Afrik : Qu’a apporté Amaury Sport Organisation (ASO), depuis son implication dans le Tour du Faso, en 2001 ?
Jean-Claude Hérault : Nous sommes venus à la demande du ministère des Sports car cette épreuve, déjà largement connue à l’époque, allait disparaître faute de moyens financiers. Plus la course prenait de l’importance, plus les besoins augmentaient, et moins le pays avait les moyens de suivre. Après réflexion, nous avons décidé de venir. Afin que le cyclisme africain puisse également progresser, au contraire de ce qui se passait avant notre arrivée, nous avons décidé d’inviter moins d’équipes européennes et plus d’équipes africaines.
Afrik : Cette compétition est-elle rentable pour ASO ou l’investissement se fait-il à long terme ?
Jean-Claude Hérault : Cela nous coûte en investissement. Mais l’argent n’était pas vraiment notre but à l’origine, même si autant que faire se peut, nous essayons de ne pas en perdre, ce qui n’est pas le cas aujourd’hui. Nous voulions réellement faire éclore des coureurs africains en venant ici. Le Tour de France est diffusé dans le monde entier, notamment en Afrique, et beaucoup d’Africains voudraient y concourir. Nous essayons de les y aider.
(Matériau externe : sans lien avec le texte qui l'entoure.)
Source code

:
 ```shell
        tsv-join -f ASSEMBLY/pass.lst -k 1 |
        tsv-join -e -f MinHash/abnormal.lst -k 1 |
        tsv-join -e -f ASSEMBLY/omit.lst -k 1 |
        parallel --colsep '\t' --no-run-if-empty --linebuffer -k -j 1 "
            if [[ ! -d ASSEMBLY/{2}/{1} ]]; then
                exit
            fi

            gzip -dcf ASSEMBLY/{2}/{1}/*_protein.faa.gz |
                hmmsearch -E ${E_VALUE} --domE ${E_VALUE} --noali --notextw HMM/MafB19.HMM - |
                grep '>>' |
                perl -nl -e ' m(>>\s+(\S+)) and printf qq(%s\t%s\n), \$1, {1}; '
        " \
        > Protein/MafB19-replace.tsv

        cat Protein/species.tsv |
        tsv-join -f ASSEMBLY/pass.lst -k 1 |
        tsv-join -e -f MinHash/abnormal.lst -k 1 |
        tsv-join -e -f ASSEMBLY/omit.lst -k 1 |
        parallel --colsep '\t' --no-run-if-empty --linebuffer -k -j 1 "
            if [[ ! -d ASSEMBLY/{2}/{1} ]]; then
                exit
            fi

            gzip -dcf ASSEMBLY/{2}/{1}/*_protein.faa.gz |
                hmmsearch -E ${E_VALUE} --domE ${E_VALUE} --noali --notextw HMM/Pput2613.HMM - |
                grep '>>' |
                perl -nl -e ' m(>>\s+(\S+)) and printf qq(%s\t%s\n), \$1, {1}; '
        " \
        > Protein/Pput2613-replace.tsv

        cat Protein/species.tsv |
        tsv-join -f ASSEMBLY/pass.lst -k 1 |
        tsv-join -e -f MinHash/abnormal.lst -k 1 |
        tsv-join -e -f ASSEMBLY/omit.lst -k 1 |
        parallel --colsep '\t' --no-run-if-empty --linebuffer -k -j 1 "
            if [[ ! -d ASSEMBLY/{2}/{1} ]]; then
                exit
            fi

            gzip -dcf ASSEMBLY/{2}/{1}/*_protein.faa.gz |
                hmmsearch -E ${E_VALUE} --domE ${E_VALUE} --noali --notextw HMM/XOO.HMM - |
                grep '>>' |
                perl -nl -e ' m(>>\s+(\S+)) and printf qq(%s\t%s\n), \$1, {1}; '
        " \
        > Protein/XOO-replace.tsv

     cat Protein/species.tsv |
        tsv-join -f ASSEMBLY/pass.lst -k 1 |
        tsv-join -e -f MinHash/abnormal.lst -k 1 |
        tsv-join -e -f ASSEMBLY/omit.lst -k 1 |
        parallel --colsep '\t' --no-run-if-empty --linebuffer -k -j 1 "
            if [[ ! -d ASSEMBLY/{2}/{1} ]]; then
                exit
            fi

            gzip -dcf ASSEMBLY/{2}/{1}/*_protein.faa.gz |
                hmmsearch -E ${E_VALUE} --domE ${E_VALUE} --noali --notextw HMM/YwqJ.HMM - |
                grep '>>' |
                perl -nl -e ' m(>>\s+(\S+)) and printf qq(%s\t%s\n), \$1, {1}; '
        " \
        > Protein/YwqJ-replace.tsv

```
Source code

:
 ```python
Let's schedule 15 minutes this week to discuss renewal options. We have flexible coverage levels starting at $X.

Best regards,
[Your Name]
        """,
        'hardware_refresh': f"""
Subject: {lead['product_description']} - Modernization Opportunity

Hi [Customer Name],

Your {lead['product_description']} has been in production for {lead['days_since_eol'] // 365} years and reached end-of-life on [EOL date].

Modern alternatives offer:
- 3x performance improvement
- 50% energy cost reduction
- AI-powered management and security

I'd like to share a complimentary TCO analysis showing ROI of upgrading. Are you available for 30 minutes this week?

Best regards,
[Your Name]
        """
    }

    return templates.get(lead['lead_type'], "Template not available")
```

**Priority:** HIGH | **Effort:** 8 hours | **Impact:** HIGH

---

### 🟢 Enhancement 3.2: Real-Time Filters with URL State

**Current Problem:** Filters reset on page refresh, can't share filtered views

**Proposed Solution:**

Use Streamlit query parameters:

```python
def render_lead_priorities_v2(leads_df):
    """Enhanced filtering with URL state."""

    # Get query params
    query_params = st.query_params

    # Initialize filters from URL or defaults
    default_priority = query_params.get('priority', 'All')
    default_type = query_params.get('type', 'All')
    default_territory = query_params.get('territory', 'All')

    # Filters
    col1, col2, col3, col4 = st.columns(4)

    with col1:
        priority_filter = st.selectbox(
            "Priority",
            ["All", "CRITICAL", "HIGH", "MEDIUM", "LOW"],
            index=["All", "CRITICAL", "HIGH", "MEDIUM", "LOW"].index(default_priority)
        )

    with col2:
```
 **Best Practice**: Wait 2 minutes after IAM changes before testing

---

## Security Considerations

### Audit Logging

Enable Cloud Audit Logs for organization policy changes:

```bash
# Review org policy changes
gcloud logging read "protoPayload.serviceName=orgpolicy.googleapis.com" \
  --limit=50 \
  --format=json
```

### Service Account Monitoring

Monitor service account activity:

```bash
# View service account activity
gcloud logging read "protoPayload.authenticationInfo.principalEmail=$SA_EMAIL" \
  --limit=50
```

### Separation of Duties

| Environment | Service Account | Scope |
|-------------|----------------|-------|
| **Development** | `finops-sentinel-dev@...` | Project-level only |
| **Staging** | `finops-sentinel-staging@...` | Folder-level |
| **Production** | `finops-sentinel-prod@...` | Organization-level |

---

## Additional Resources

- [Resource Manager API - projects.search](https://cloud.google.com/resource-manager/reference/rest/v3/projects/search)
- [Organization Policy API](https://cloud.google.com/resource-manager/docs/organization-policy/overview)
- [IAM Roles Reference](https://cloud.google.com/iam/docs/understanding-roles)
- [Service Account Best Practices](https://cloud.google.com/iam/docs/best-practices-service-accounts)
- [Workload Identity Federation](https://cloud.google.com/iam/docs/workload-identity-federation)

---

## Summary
Afrik : Des chutes, dues à des trous apparus sur certaines routes après de récents orages, ont émaillé une étape de la course. Procédez-vous sur le Tour du Faso comme sur le Tour de France, où le moindre mètre carré de bitume est inspecté ?
Jean-Claude Hérault : Le réseau routier ici est très limité. La saison des pluies s’est terminée il y a un mois et a provoqué quelques dégâts sur la route. Le gouvernement n’a pas pu débloquer d’argent pour apporter les réparations nécessaires. Nous avons néanmoins averti toutes les équipes sur les dangers, qui concernaient une étape précise. La seule possibilité aurait été de l’annuler, mais nous avons estimé que ce n’était pas nécessaire. Pour le reste, nous procédons effectivement comme sur le Tour de France, en inspectant chaque mètre de course.
Afrik : Pour la première fois, huit kilomètres de pistes non goudronnées ont été placés sur ce Tour. Comment l’expérience s’est-elle déroulée ?
Jean-Claude Hérault : Ces secteurs, nettoyés, ont été placés sur deux étapes. Les tests ont été très très concluants et, sans dévoiler le prochain tracé, ils laissent entrevoir la possibilité d’autres secteurs de piste l’année prochaine. Le Burkina est un pays plat. Comme sur le Paris-Roubaix, il faut trouver des spécificités à chaque région.
Afrik : Justement, vous évoquiez une formation généraliste pour les jeunes coureurs burkinabés, mais ne devront-ils pas se spécialiser en sprinters-« rouleurs », en raison de cette géographie ?
Jean-Claude Hérault : Pour y remédier, il existe des aides au développement qui permettent à des coureurs d’aller courir dans des pays qui offrent d’autres géographies. C’est le cas de pays limitrophes comme le Cameroun ou le Niger.
Afrik : Pour ces mêmes raisons, envisagez-vous de passer les frontières sur le Tour du Burkina ?
Jean-Claude Hérault : Oui, nous l’envisageons. Pour qu’il y ait plus de variété dans le parcours, notamment de la montagne, mais également parce que la course intéresse toute la sous-région.